## SEZIONE DOCUMENTO
^^^^

CAPRI

Enciclopedia dell' Arte Antica (1959)

Vedi CAPRI dell'anno: 1959 - 1994

CAPRI (Capreae, più rar. Caprea; Καπρέαι, αἱ Καπρίαι, ἡ Καπρίη, ἡ Καπρία, Καπρέα)

L. Rocchetti

Isola del golfo di Napoli, centro importante già nel periodo preistorico del quale tracce cospicue furono messe in luce già dai Romani durante l'erezione del palazzo imperiale di Augusto (Suet., Vita Aug., 72). Nel 1905 sono state scoperte a Valle Tragara ossa gigantesche di Elephas Primigenius, Rhinoceros Merckî, Ursus Spelaeus, insieme a cuspidi di selce e quarzite scheggiate e appuntite, triangolari e amigdaloidi di tipo chelleano e musteriano, che indicano la contemporaneità di tali animali e dell'uomo paleolitico, cinquantamila anni fa. Dopo un periodo di sconvolgimenti tellurici durante i quali la zona fu sommersa dal mare e staccata dal continente, dopo i cataclismi vulcanici, le cui tracce sono visibili nella stratificazione dell'isola, e che dettero a tutto il golfo di Napoli l'aspetto odierno, gli uomini dell'Età della Pietra hanno lasciato tracce molto evidenti all'aperto e nelle caverne, specialmente nella cosiddetta Grotta delle Felci, un riparo sotto roccia al disopra di Marina Piccola, la cui posizione dominante e comoda, ha permesso un lungo e prolungato soggiorno alle tribù delle Età della Pietra e del Bronzo. Gli scavi hanno recuperato diverso materiale, tra cui i tipici pugnali neolitici in selce, lisciatoi, raschiatoi in ossidiana, frammenti di ceramica in argilla finissima chiara e ceramica di argilla figulina rossa grossolana. Nella grotta sono stati trovati anche due ciottoli di calcare locale bianco e di forma appiattita, su cui è rappresentata, dipinta in ocra rossa, la figura umana nella forma estrema della schematizzazione, secondo la forma ad arco. Altro materiale preistorico è stato raccolto in varie località dell'isola.

^^^^

## SEZIONE DATI
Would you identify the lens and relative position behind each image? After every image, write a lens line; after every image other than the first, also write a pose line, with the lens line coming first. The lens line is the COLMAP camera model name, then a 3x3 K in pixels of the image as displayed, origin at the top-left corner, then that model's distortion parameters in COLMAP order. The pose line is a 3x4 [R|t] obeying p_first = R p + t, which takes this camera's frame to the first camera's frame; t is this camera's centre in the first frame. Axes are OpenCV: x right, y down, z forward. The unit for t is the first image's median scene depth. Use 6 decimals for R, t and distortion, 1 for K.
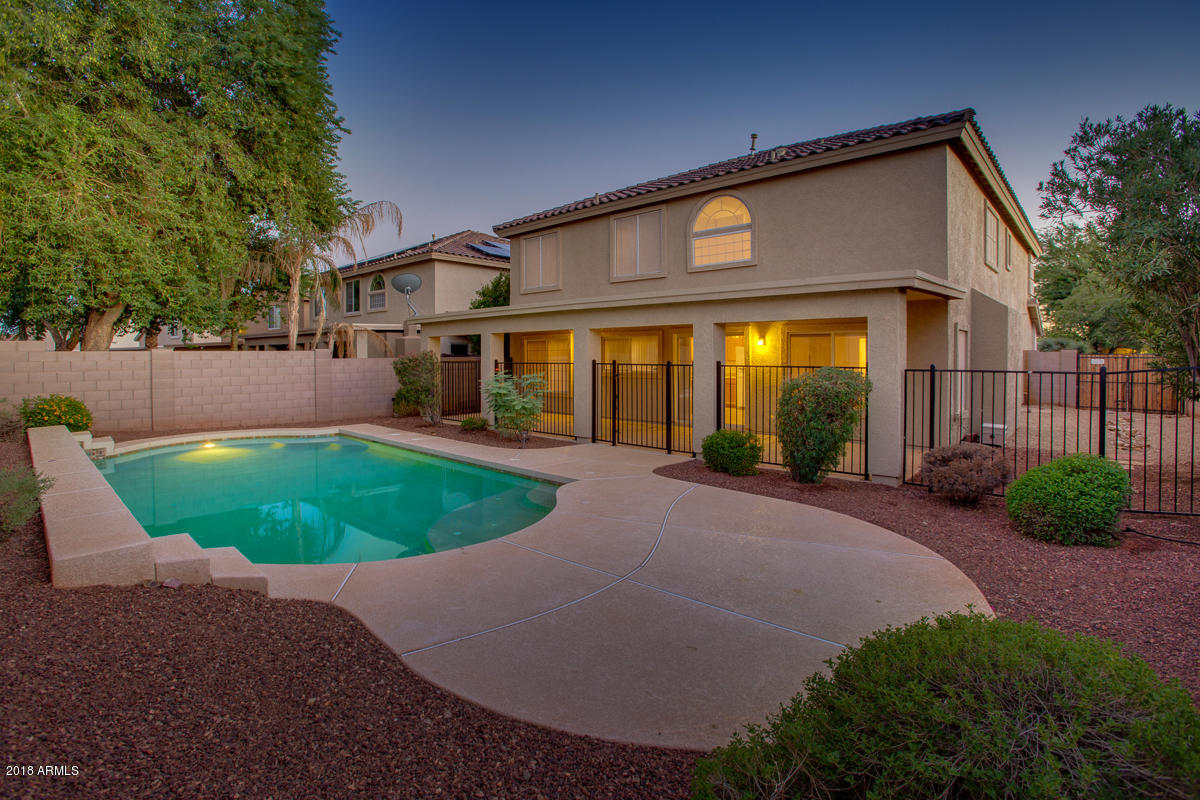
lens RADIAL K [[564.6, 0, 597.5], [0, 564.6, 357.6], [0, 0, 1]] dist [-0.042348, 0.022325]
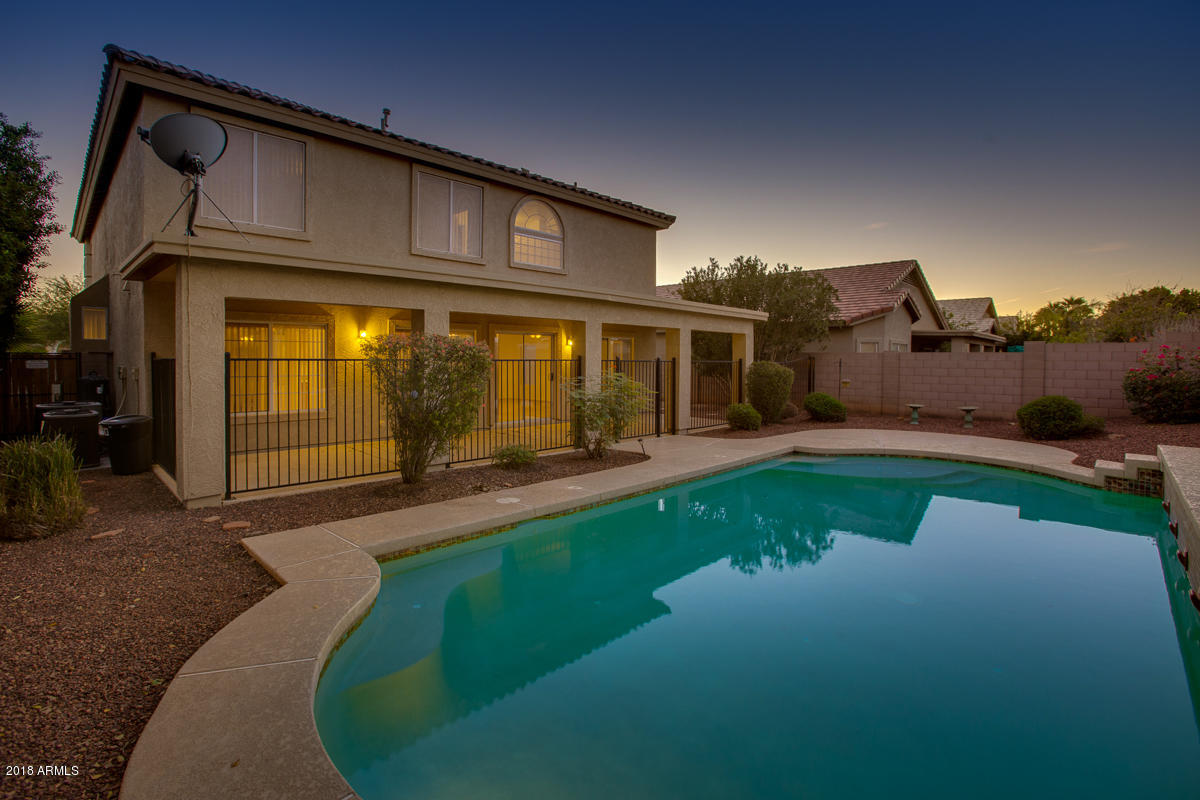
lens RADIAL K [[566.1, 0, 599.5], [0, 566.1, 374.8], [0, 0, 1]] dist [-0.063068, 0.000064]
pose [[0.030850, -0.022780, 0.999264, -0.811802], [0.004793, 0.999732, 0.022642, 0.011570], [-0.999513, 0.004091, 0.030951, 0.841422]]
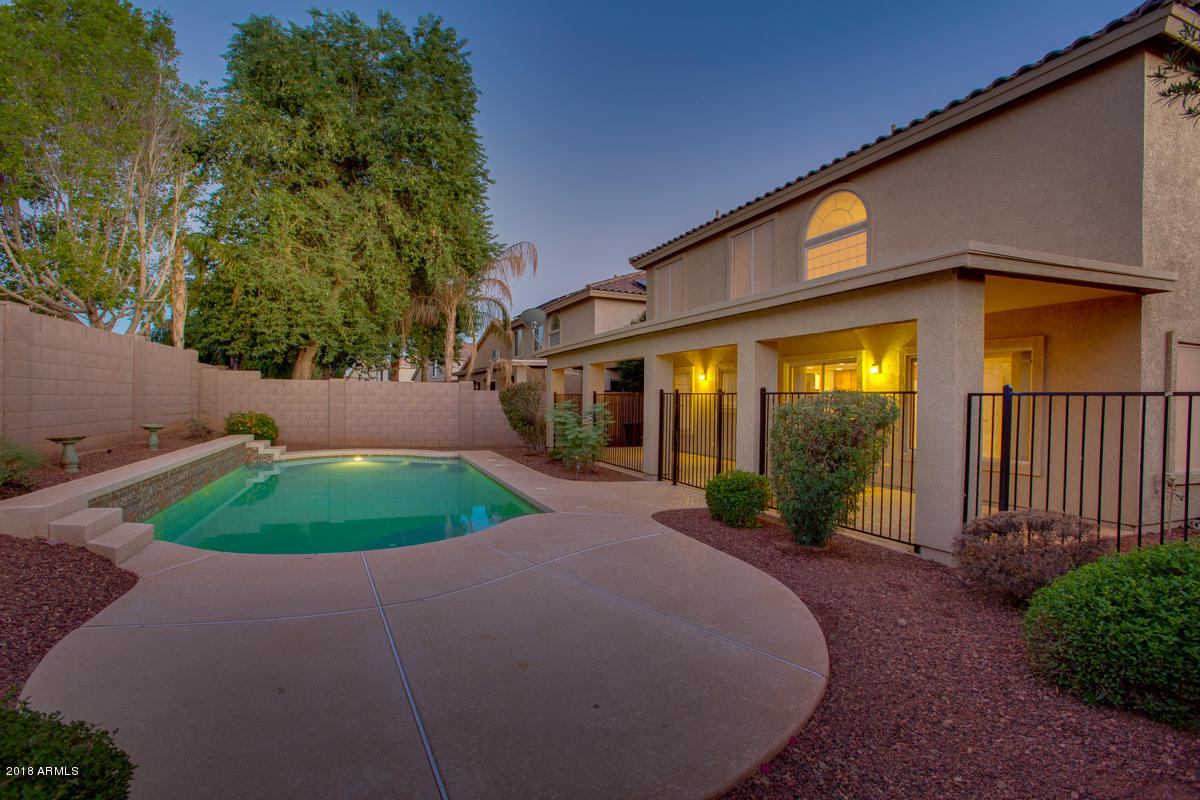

^^^^

## USO DELLE INFORMAZIONI
1. Rispondi a queste domande sulla voce su Capri:
(a) In quale anno sono state scoperte a Valle Tragara le ossa di Elephas Primigenius?
(b) Dove si trova la Grotta delle Felci?
(c) Con quale materiale è dipinta la figura umana sui due ciottoli trovati nella grotta?
2. Indica se ciascuna affermazione concorda con la voce su Capri. Per ogni risposta scrivi sì o no e cita le parole del testo che lo dimostrano.
(a) Tracce preistoriche furono portate alla luce già dai Romani durante la costruzione del palazzo imperiale di Augusto.
(b) I due ciottoli trovati nella grotta hanno forma sferica.
(c) Tra il materiale recuperato negli scavi ci sono raschiatoi in ossidiana.
3. Trascrivi dalla voce su Capri tutto il passo che va da "Enciclopedia dell' Arte" fino a "ἡ Καπρία, Καπρέα)" incluso.

## SOLUZIONI
1.
(a) Nel 1905.
(b) Al di sopra di Marina Piccola.
(c) In ocra rossa.

2.
(a) Sì: "tracce cospicue furono messe in luce già dai Romani durante l'erezione del palazzo imperiale di Augusto".
(b) No: "due ciottoli di calcare locale bianco e di forma appiattita".
(c) Sì: "raschiatoi in ossidiana".

3.
Enciclopedia dell' Arte Antica (1959)

Vedi CAPRI dell'anno: 1959 - 1994

CAPRI (Capreae, più rar. Caprea; Καπρέαι, αἱ Καπρίαι, ἡ Καπρίη, ἡ Καπρία, Καπρέα)